§ Task description
Convert the lines between the one holding "### 5.1 SOC Analysis Report" and the one holding "- **30-day projection**", inclusive, into a JSON list of strings with one string per line and blank lines omitted.

§ Data
[Start of section]

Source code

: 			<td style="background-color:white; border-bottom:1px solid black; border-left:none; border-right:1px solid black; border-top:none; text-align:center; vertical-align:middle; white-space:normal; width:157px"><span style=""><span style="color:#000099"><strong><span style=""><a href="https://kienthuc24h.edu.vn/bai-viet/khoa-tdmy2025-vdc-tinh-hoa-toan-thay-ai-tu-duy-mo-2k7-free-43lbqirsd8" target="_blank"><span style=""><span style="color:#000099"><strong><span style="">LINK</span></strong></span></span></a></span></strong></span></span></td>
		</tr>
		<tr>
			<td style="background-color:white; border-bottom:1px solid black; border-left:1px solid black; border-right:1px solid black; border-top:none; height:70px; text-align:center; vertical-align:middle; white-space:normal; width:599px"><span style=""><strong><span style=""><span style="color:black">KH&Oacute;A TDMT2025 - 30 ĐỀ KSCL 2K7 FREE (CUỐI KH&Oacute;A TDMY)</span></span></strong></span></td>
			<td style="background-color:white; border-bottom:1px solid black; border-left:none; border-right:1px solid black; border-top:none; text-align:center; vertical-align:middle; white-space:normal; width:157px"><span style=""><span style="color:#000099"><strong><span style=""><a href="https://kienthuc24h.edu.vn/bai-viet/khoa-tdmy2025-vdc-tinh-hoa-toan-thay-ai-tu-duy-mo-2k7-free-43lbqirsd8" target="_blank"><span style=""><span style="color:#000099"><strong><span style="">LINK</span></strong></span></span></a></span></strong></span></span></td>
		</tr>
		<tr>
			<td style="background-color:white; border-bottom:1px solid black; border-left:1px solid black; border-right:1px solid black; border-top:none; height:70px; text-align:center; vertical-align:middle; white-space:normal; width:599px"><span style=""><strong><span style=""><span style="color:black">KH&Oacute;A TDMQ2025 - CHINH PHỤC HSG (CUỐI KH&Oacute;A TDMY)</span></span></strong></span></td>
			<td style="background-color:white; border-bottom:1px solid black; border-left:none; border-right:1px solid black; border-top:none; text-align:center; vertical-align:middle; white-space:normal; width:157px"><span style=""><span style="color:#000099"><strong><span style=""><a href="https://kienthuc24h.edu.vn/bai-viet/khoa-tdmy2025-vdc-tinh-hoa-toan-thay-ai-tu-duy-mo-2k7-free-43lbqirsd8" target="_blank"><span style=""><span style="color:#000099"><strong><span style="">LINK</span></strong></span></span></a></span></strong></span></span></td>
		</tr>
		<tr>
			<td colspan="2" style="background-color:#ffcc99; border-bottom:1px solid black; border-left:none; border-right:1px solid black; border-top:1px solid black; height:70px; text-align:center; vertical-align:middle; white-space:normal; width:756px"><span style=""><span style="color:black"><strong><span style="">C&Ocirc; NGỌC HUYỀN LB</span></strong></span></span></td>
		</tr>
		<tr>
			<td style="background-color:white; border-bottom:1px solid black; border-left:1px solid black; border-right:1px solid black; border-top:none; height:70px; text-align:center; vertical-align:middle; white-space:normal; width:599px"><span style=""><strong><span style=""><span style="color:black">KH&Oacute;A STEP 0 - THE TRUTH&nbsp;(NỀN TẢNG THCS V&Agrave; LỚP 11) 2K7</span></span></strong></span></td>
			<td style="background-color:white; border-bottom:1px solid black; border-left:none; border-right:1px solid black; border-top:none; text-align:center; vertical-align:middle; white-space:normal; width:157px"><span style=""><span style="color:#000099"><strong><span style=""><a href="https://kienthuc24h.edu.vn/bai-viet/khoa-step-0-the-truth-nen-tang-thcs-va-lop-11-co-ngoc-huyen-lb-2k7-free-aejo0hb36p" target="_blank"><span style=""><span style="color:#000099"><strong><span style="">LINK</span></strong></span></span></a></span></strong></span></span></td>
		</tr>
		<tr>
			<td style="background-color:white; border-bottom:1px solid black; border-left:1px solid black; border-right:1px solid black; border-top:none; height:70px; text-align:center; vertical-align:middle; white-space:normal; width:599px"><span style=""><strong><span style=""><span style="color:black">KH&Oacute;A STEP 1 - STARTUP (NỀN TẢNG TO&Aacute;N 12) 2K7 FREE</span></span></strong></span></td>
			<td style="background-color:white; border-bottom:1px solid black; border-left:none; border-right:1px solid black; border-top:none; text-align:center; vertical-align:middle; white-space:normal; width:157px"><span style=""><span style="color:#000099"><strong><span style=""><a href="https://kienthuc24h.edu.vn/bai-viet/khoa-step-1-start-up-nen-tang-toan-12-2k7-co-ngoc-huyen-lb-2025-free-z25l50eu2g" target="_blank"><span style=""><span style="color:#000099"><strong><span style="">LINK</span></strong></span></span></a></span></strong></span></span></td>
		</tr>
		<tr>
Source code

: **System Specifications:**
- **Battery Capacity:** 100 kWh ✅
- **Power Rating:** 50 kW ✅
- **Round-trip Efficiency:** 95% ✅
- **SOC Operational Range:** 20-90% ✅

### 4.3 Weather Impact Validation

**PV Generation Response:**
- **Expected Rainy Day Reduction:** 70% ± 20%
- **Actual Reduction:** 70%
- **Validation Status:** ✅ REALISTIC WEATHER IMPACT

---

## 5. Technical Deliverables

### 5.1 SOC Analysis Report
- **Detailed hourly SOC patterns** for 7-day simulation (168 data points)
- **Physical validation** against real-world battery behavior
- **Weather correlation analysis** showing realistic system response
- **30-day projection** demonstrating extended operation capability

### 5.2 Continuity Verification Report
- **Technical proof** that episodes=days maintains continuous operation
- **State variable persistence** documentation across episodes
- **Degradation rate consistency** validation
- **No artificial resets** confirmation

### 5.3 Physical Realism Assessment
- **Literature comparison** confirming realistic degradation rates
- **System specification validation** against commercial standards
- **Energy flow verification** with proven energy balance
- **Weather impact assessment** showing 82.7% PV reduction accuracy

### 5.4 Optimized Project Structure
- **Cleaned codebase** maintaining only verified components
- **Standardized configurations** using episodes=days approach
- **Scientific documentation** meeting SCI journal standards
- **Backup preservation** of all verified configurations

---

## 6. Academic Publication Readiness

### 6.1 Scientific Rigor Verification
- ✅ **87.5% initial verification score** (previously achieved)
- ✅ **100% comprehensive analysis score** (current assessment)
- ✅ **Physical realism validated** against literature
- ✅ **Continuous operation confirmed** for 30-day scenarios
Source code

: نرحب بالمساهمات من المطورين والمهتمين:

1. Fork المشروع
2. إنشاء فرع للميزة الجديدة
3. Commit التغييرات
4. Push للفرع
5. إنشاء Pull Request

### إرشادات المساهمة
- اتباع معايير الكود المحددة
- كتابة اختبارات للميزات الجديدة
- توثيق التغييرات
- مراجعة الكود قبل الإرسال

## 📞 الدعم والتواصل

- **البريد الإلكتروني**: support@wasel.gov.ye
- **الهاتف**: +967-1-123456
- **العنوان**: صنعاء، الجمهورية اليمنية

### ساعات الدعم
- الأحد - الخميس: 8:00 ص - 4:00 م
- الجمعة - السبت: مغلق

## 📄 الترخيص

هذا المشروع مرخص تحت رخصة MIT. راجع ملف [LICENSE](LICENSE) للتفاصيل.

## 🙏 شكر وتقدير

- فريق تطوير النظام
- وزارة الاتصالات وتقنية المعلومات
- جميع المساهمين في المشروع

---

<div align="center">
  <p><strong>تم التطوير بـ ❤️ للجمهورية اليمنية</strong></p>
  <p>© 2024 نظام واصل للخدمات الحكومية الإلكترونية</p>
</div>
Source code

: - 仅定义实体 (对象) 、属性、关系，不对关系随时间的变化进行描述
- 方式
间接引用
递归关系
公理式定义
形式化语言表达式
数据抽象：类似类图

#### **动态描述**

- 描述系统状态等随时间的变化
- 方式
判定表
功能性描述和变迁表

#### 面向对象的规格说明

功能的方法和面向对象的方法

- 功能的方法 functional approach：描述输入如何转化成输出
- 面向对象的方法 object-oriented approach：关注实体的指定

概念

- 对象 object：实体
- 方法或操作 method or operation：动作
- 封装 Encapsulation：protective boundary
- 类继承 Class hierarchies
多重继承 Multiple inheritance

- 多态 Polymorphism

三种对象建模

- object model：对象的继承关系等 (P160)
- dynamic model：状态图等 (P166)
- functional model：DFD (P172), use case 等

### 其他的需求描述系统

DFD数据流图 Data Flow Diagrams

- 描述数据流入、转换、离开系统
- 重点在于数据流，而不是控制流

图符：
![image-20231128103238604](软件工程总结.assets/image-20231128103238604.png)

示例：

[End of section]

§ Answer below
[
  "### 5.1 SOC Analysis Report",
  "- **Detailed hourly SOC patterns** for 7-day simulation (168 data points)",
  "- **Physical validation** against real-world battery behavior",
  "- **Weather correlation analysis** showing realistic system response",
  "- **30-day projection** demonstrating extended operation capability"
]